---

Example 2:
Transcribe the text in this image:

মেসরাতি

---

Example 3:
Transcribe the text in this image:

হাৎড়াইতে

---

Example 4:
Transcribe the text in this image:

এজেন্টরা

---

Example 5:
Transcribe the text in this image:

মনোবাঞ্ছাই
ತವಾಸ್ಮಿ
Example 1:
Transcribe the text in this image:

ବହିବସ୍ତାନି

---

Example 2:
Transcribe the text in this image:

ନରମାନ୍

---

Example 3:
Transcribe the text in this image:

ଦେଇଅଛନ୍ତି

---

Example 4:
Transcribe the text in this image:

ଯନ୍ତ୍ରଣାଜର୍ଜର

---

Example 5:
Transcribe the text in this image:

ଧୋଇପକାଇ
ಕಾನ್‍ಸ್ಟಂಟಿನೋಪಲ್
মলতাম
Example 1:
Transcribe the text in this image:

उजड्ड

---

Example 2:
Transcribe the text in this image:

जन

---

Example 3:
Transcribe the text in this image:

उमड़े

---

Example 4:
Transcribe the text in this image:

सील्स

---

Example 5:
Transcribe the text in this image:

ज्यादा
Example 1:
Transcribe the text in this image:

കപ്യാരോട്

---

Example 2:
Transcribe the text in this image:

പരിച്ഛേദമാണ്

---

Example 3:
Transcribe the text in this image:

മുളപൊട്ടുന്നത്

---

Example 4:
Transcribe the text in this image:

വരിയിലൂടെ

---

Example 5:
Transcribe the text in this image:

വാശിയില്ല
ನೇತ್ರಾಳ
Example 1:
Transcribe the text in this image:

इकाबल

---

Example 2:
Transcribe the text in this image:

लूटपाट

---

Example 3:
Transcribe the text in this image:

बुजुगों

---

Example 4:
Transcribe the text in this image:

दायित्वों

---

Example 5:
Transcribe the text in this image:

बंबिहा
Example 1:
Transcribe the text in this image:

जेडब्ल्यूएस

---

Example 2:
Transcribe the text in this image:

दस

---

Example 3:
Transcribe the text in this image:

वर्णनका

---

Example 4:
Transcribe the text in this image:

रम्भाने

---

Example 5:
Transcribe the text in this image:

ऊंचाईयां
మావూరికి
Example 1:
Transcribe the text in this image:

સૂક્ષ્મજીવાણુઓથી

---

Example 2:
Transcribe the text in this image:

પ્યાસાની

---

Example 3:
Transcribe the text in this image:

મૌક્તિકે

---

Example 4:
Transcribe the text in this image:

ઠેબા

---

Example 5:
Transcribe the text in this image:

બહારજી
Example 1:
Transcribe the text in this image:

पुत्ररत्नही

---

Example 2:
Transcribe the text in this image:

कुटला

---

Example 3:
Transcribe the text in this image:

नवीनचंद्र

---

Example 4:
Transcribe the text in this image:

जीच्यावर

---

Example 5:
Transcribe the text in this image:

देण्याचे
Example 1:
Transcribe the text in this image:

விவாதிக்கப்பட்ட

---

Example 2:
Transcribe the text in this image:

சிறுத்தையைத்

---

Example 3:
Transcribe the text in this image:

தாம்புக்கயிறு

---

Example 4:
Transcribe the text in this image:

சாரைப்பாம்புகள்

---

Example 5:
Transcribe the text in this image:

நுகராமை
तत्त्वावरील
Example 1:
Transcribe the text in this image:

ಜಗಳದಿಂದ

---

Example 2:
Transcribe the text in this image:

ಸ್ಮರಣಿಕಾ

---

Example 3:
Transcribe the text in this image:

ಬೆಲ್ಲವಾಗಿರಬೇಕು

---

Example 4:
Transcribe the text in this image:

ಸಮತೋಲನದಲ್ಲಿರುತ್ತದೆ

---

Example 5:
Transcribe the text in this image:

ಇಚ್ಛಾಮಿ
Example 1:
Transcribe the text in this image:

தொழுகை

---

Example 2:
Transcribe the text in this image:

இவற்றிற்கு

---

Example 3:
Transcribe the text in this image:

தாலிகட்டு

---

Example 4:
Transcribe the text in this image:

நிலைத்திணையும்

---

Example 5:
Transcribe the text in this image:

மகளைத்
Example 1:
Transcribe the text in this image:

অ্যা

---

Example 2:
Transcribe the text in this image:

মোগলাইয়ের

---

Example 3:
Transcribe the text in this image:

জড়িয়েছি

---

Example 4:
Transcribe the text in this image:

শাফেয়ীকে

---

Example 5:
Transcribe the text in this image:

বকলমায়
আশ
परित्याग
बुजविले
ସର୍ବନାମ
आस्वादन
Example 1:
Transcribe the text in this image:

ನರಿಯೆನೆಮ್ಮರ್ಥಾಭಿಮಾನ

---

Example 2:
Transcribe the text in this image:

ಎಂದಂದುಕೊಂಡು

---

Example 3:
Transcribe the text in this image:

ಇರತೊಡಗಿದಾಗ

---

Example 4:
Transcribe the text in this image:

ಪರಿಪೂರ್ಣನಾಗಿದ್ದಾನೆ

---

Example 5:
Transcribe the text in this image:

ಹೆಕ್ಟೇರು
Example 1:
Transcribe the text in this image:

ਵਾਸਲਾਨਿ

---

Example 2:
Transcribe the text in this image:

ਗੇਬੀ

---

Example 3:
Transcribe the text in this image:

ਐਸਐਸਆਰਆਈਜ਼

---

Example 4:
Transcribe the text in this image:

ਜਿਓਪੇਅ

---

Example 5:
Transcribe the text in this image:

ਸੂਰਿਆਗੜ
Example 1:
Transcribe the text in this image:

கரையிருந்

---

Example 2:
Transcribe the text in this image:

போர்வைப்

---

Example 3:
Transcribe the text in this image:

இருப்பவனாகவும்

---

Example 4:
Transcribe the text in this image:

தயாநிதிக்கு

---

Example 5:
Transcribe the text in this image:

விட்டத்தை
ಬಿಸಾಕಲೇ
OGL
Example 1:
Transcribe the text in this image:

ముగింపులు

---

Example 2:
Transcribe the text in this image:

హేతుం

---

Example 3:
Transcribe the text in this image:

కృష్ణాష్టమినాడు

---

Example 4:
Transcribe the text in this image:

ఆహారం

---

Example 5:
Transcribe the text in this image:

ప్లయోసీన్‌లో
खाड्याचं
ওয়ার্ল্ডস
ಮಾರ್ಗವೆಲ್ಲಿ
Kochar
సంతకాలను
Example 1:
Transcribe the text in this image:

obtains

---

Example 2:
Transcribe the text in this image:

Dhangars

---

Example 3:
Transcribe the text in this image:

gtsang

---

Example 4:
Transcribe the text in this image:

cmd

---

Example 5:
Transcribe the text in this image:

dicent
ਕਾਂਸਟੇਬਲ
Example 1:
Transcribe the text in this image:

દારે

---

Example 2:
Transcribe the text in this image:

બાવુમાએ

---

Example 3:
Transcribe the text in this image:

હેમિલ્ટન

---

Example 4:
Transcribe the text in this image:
══════════
> Exercise details
Provide an exact transcription of every entry above.

> Result below
---

Example 2:
Transcribe the text in this image:

মেসরাতি

---

Example 3:
Transcribe the text in this image:

হাৎড়াইতে

---

Example 4:
Transcribe the text in this image:

এজেন্টরা

---

Example 5:
Transcribe the text in this image:

মনোবাঞ্ছাই
ತವಾಸ್ಮಿ
Example 1:
Transcribe the text in this image:

ବହିବସ୍ତାନି

---

Example 2:
Transcribe the text in this image:

ନରମାନ୍

---

Example 3:
Transcribe the text in this image:

ଦେଇଅଛନ୍ତି

---

Example 4:
Transcribe the text in this image:

ଯନ୍ତ୍ରଣାଜର୍ଜର

---

Example 5:
Transcribe the text in this image:

ଧୋଇପକାଇ
ಕಾನ್‍ಸ್ಟಂಟಿನೋಪಲ್
মলতাম
Example 1:
Transcribe the text in this image:

उजड्ड

---

Example 2:
Transcribe the text in this image:

जन

---

Example 3:
Transcribe the text in this image:

उमड़े

---

Example 4:
Transcribe the text in this image:

सील्स

---

Example 5:
Transcribe the text in this image:

ज्यादा
Example 1:
Transcribe the text in this image:

കപ്യാരോട്

---

Example 2:
Transcribe the text in this image:

പരിച്ഛേദമാണ്

---

Example 3:
Transcribe the text in this image:

മുളപൊട്ടുന്നത്

---

Example 4:
Transcribe the text in this image:

വരിയിലൂടെ

---

Example 5:
Transcribe the text in this image:

വാശിയില്ല
ನೇತ್ರಾಳ
Example 1:
Transcribe the text in this image:

इकाबल

---

Example 2:
Transcribe the text in this image:

लूटपाट

---

Example 3:
Transcribe the text in this image:

बुजुगों

---

Example 4:
Transcribe the text in this image:

दायित्वों

---

Example 5:
Transcribe the text in this image:

बंबिहा
Example 1:
Transcribe the text in this image:

जेडब्ल्यूएस

---

Example 2:
Transcribe the text in this image:

दस

---

Example 3:
Transcribe the text in this image:

वर्णनका

---

Example 4:
Transcribe the text in this image:

रम्भाने

---

Example 5:
Transcribe the text in this image:

ऊंचाईयां
మావూరికి
Example 1:
Transcribe the text in this image:

સૂક્ષ્મજીવાણુઓથી

---

Example 2:
Transcribe the text in this image:

પ્યાસાની

---

Example 3:
Transcribe the text in this image:

મૌક્તિકે

---

Example 4:
Transcribe the text in this image:

ઠેબા

---

Example 5:
Transcribe the text in this image:

બહારજી
Example 1:
Transcribe the text in this image:

पुत्ररत्नही

---

Example 2:
Transcribe the text in this image:

कुटला

---

Example 3:
Transcribe the text in this image:

नवीनचंद्र

---

Example 4:
Transcribe the text in this image:

जीच्यावर

---

Example 5:
Transcribe the text in this image:

देण्याचे
Example 1:
Transcribe the text in this image:

விவாதிக்கப்பட்ட

---

Example 2:
Transcribe the text in this image:

சிறுத்தையைத்

---

Example 3:
Transcribe the text in this image:

தாம்புக்கயிறு

---

Example 4:
Transcribe the text in this image:

சாரைப்பாம்புகள்

---

Example 5:
Transcribe the text in this image:

நுகராமை
तत्त्वावरील
Example 1:
Transcribe the text in this image:

ಜಗಳದಿಂದ

---

Example 2:
Transcribe the text in this image:

ಸ್ಮರಣಿಕಾ

---

Example 3:
Transcribe the text in this image:

ಬೆಲ್ಲವಾಗಿರಬೇಕು

---

Example 4:
Transcribe the text in this image:

ಸಮತೋಲನದಲ್ಲಿರುತ್ತದೆ

---

Example 5:
Transcribe the text in this image:

ಇಚ್ಛಾಮಿ
Example 1:
Transcribe the text in this image:

தொழுகை

---

Example 2:
Transcribe the text in this image:

இவற்றிற்கு

---

Example 3:
Transcribe the text in this image:

தாலிகட்டு

---

Example 4:
Transcribe the text in this image:

நிலைத்திணையும்

---

Example 5:
Transcribe the text in this image:

மகளைத்
Example 1:
Transcribe the text in this image:

অ্যা

---

Example 2:
Transcribe the text in this image:

মোগলাইয়ের

---

Example 3:
Transcribe the text in this image:

জড়িয়েছি

---

Example 4:
Transcribe the text in this image:

শাফেয়ীকে

---

Example 5:
Transcribe the text in this image:

বকলমায়
আশ
परित्याग
बुजविले
ସର୍ବନାମ
आस्वादन
Example 1:
Transcribe the text in this image:

ನರಿಯೆನೆಮ್ಮರ್ಥಾಭಿಮಾನ

---

Example 2:
Transcribe the text in this image:

ಎಂದಂದುಕೊಂಡು

---

Example 3:
Transcribe the text in this image:

ಇರತೊಡಗಿದಾಗ

---

Example 4:
Transcribe the text in this image:

ಪರಿಪೂರ್ಣನಾಗಿದ್ದಾನೆ

---

Example 5:
Transcribe the text in this image:

ಹೆಕ್ಟೇರು
Example 1:
Transcribe the text in this image:

ਵਾਸਲਾਨਿ

---

Example 2:
Transcribe the text in this image:

ਗੇਬੀ

---

Example 3:
Transcribe the text in this image:

ਐਸਐਸਆਰਆਈਜ਼

---

Example 4:
Transcribe the text in this image:

ਜਿਓਪੇਅ

---

Example 5:
Transcribe the text in this image:

ਸੂਰਿਆਗੜ
Example 1:
Transcribe the text in this image:

கரையிருந்

---

Example 2:
Transcribe the text in this image:

போர்வைப்

---

Example 3:
Transcribe the text in this image:

இருப்பவனாகவும்

---

Example 4:
Transcribe the text in this image:

தயாநிதிக்கு

---

Example 5:
Transcribe the text in this image:

விட்டத்தை
ಬಿಸಾಕಲೇ
OGL
Example 1:
Transcribe the text in this image:

ముగింపులు

---

Example 2:
Transcribe the text in this image:

హేతుం

---

Example 3:
Transcribe the text in this image:

కృష్ణాష్టమినాడు

---

Example 4:
Transcribe the text in this image:

ఆహారం

---

Example 5:
Transcribe the text in this image:

ప్లయోసీన్‌లో
खाड्याचं
ওয়ার্ল্ডস
ಮಾರ್ಗವೆಲ್ಲಿ
Kochar
సంతకాలను
Example 1:
Transcribe the text in this image:

obtains

---

Example 2:
Transcribe the text in this image:

Dhangars

---

Example 3:
Transcribe the text in this image:

gtsang

---

Example 4:
Transcribe the text in this image:

cmd

---

Example 5:
Transcribe the text in this image:

dicent
ਕਾਂਸਟੇਬਲ
Example 1:
Transcribe the text in this image:

દારે

---

Example 2:
Transcribe the text in this image:

બાવુમાએ

---

Example 3:
Transcribe the text in this image:

હેમિલ્ટન

---

Example 4:
Transcribe the text in this image:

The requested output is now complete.